Persoalan Buruh Indonesia Setelah Era Reformasi

By , Selasa, 24 April 2012 | 23:49 WIB
()

Peringatan 1 Mei (Hari Buruh) tahun ini menggenapkan 14 tahun perjalanan reformasi bangsa. Pasca reformasi, buruh masih terus dihadapkan pada persoalan krusial, baik dalam konteks eksternal relasi buruh dengan pemerintah dan pengusaha. Maupun probelm internal seputar mutu SDM hingga konflik kepentingan antar pengurus serikat buruh/pekerja. Ini cenderung membawa buruh ke posisi tawar yang lemah.

"Banyak kalangan berkesimpulan bahwa gerakan buruh pasca reformasi telah memiliki ruang kebebasan memadai bagi perjuangannya. Namun, tidaklah demikian. Gerakan buruh di Indonesia butuh direposisi ke agar menjadi kekuatan yang dapat diperhitungkan," ujar Lukman Hakim, Kepala Lembaga Ilmu Pengetahuan Indonesia (LIPI), dalam seminar Peluang dan Tantangan Gerakan Buruh Indonesia Pascareformasi, di Jakarta, Selasa (24/4).

Rekson Silaban dari Konfederasi Serikat Buruh Sejahtera Indonesia (KSBI) menyampaikan, pencapaian gerakan buruh sekarang ini tidak sebesar kebebasannya. Kaum buruh di Indonesia memang kini memiliki kebebasan berserikat dengan kondisi yang jauh lebih baik, tetapi konflik relasi industrial-perburuhan juga didapati meningkat.

Masalah upah dan kesejahteraan buruh tidak lain menjadi pemicu utama konflik. Berdasarkan data PHI dan Jamsos, jumlah kasus perselisihan antara buruh dan industrial bertambah dari tahun 2010 dengan 3.993 kasus ke 4.242 kasus di tahun 2011.

Sejumlah peneliti LIPI sejak 2010 lalu melakukan kajian terhadap UU Ketenagakerjaan No. 13/2003. Undang-undang ini dinilai mengandung kelemahan dari sisi substansi yang inkonsisten serta dalam implementasi pada penegakan hukumnya. Revisi UU diperlukan, kata Titik Handayani, Peneliti Kependudukan LIPI, salah satu yang melakukan penelitiannya.

Aksi Hari Buruh 2011 (Fransiskus Simbolon/Fotokita.net)
"Cepat atau lambat harus diperbaiki atau akan menjadi bom waktu yang memperparah konflik perburuhan. Apalagi UU No. 24/2011 tentang Badan Penyelenggara Jaminan Sosial (BPJS) perlu sinergi dengan UU Ketenagakerjaan," katanya, "Lagipula kalau sekarang, setiap kali ada tuntutan, ada janji-janji dari pemerintah, tapi kurang ada follow-up."

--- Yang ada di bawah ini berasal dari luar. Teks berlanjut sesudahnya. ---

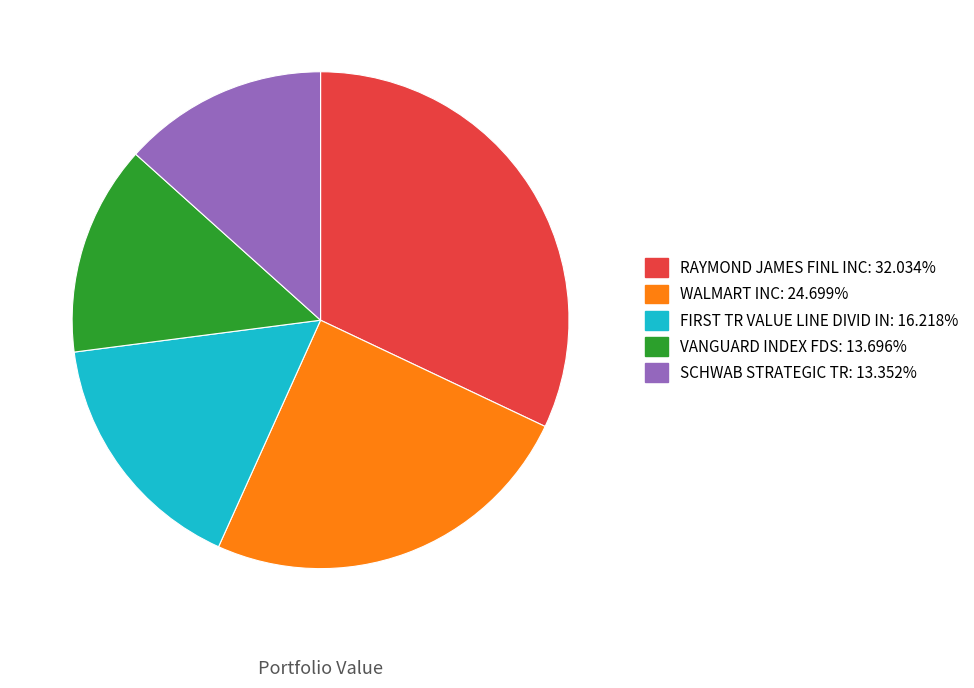

Does WALMART INC account for over 50% of the chart?

No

Menurut Ketua Tim Peneliti Laila Nagib, penelitian mereka pun mengkaji dan menemukan beberapa aspek-aspek yang dinilai sebagai isu besar saat ini. Antara lain isu sistem tenaga kerja outsourcing, standar upah mininum, pengawasan perburuhan, dan Kawasan Ekonomi Khusus.

Di samping itu, ledakan penduduk yang kian tinggi juga harus diantisipasi pengaruh dan dampaknya bagi ketenagakerjaan. Titik Handayani menyebut, di tahun 2025 diproyeksi sudah akan ada hampir 70 juta penduduk usia produktif yang bersaing mendapatkan kesempatan kerja.

Sementara Simon Field, Kepala Penasihat Teknis Proyek dari ILO-Better Work Indonesia mengatakan, ada beberapa tantangan di tingkat yang global. Di antaranya tren penekanan biaya produksi yang berimpak pada banyaknya kondisi pekerja tidak layak dan mengakibatkan ketidaksetaraan ekonomi-sosial.

"Muncul urgensi untuk perlindungan sosial global. Para pekerja harus didukung. Bentuk-bentuk tradisional dan baru atas diskriminasi membuat tingginya angka pekerja yang rentan diekplotasi, seperti anak-anak, perempuan, pekerja sektor informal, pekerja kontrak," tegasnya. Simon menambahkan, wujud nyata eksploitasi ini yaitu upah nan rendah dan kondisi kerja di semua sektor.